The line containing "lguns projetos foram criados" marks the end: extract everything from the first line of the data through that line, exactly, with no pictures.

───

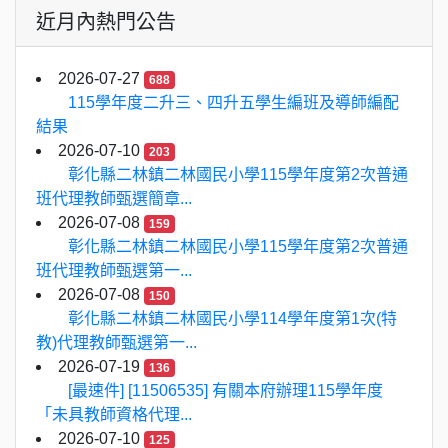
近月內熱門公告
2026-07-27
688
115學年度二升三、四升五學生編班及導師編配
結果
2026-07-10
203
彰化縣二林鎮二林國民小學115學年度第2次普通
班代理教師甄選簡章...
2026-07-08
159
彰化縣二林鎮二林國民小學115學年度第2次普通
班代理教師甄選第一...
2026-07-08
150
彰化縣二林鎮二林國民小學114學年度第1次(特
教)代理教師甄選第一...
2026-07-19
136
[最速件] [11506535] 有關本府辦理115學年度
「未具教師資格代理...
2026-07-10
125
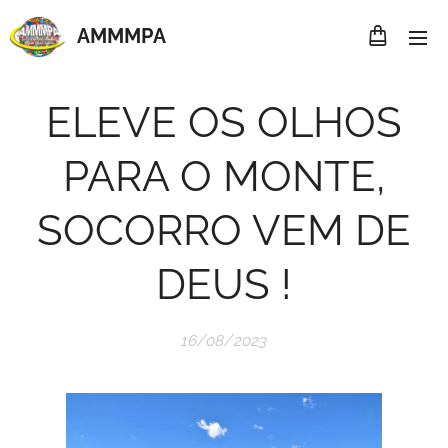
AMMMP
A
ELEVE OS OLHOS
PARA O MONTE,
SOCORRO VEM DE
DEUS !
16/08/2023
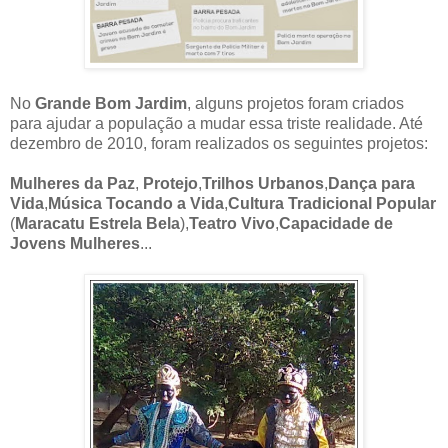
No
Grande Bom Jardim
, a
lguns projetos foram criados
para ajudar a população a mudar essa triste realidade. A
té
dezembro de 2010, foram realizados os seguintes projetos:
Mulheres da Paz
,
Protejo
,
Trilhos Urbanos
,
Dança para
Vida
,
Música Tocando a Vida
,
Cultura Tradicional Popular
(
Maracatu Estrela Bela
),
Teatro Vivo
,
Capacidade de
Jovens Mulheres
...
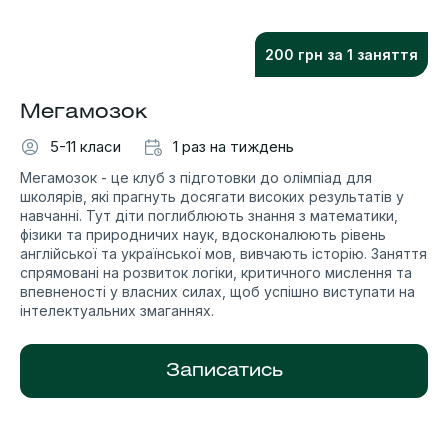
200 грн за 1 заняття
Мегамозок
5-11 класи
1 раз на тиждень
Мегамозок - це клуб з підготовки до олімпіад для
школярів, які прагнуть досягати високих результатів у
навчанні. Тут діти поглиблюють знання з математики,
фізики та природничих наук, вдосконалюють рівень
англійської та української мов, вивчають історію. Заняття
спрямовані на розвиток логіки, критичного мислення та
впевненості у власних силах, щоб успішно виступати на
інтелектуальних змаганнях.
Записатись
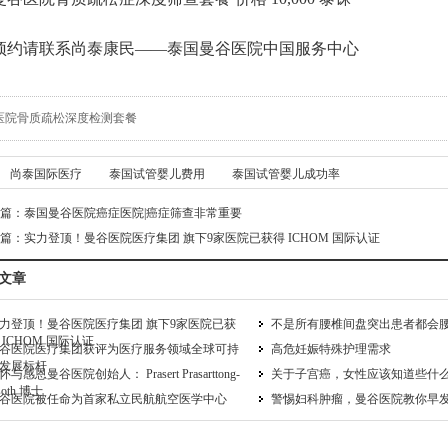
预约请联系尚泰康民——泰国曼谷医院中国服务中心
医院骨质疏松深度检测套餐
尚泰国际医疗
泰国试管婴儿费用
泰国试管婴儿成功率
篇：
泰国曼谷医院癌症医院|癌症筛查非常重要
篇：
实力登顶！曼谷医院医疗集团 旗下9家医院已获得 ICHOM 国际认证
文章
力登顶！曼谷医院医疗集团 旗下9家医院已获
不是所有腰椎间盘突出患者都会
 ICHOM 国际认证
谷医院医疗集团获评为医疗服务领域全球可持
高危妊娠特殊护理需求
发展标杆
怀与感恩曼谷医院创始人： Prasert Prasarttong-
关于子宫癌，女性应该知道些什
soth 博士
谷医院被任命为首家私立民航航空医学中心
警惕妇科肿瘤，曼谷医院教你早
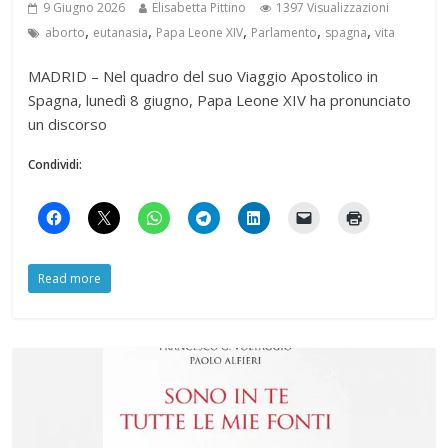
9 Giugno 2026
Elisabetta Pittino
1397 Visualizzazioni
,
,
,
,
,
aborto
eutanasia
Papa Leone XIV
Parlamento
spagna
vita
MADRID – Nel quadro del suo Viaggio Apostolico in
Spagna, lunedì 8 giugno, Papa Leone XIV ha pronunciato
un discorso
Condividi:
Read more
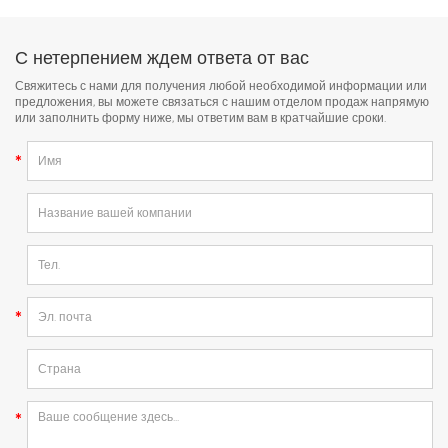
С нетерпением ждем ответа от вас
Свяжитесь с нами для получения любой необходимой информации или
предложения, вы можете связаться с нашим отделом продаж напрямую
или заполнить форму ниже, мы ответим вам в кратчайшие сроки.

───

Result below:
近月內熱門公告
2026-07-27
688
115學年度二升三、四升五學生編班及導師編配
結果
2026-07-10
203
彰化縣二林鎮二林國民小學115學年度第2次普通
班代理教師甄選簡章...
2026-07-08
159
彰化縣二林鎮二林國民小學115學年度第2次普通
班代理教師甄選第一...
2026-07-08
150
彰化縣二林鎮二林國民小學114學年度第1次(特
教)代理教師甄選第一...
2026-07-19
136
[最速件] [11506535] 有關本府辦理115學年度
「未具教師資格代理...
2026-07-10
125
AMMMP
A
ELEVE OS OLHOS
PARA O MONTE,
SOCORRO VEM DE
DEUS !
16/08/2023
No
Grande Bom Jardim
, a
lguns projetos foram criados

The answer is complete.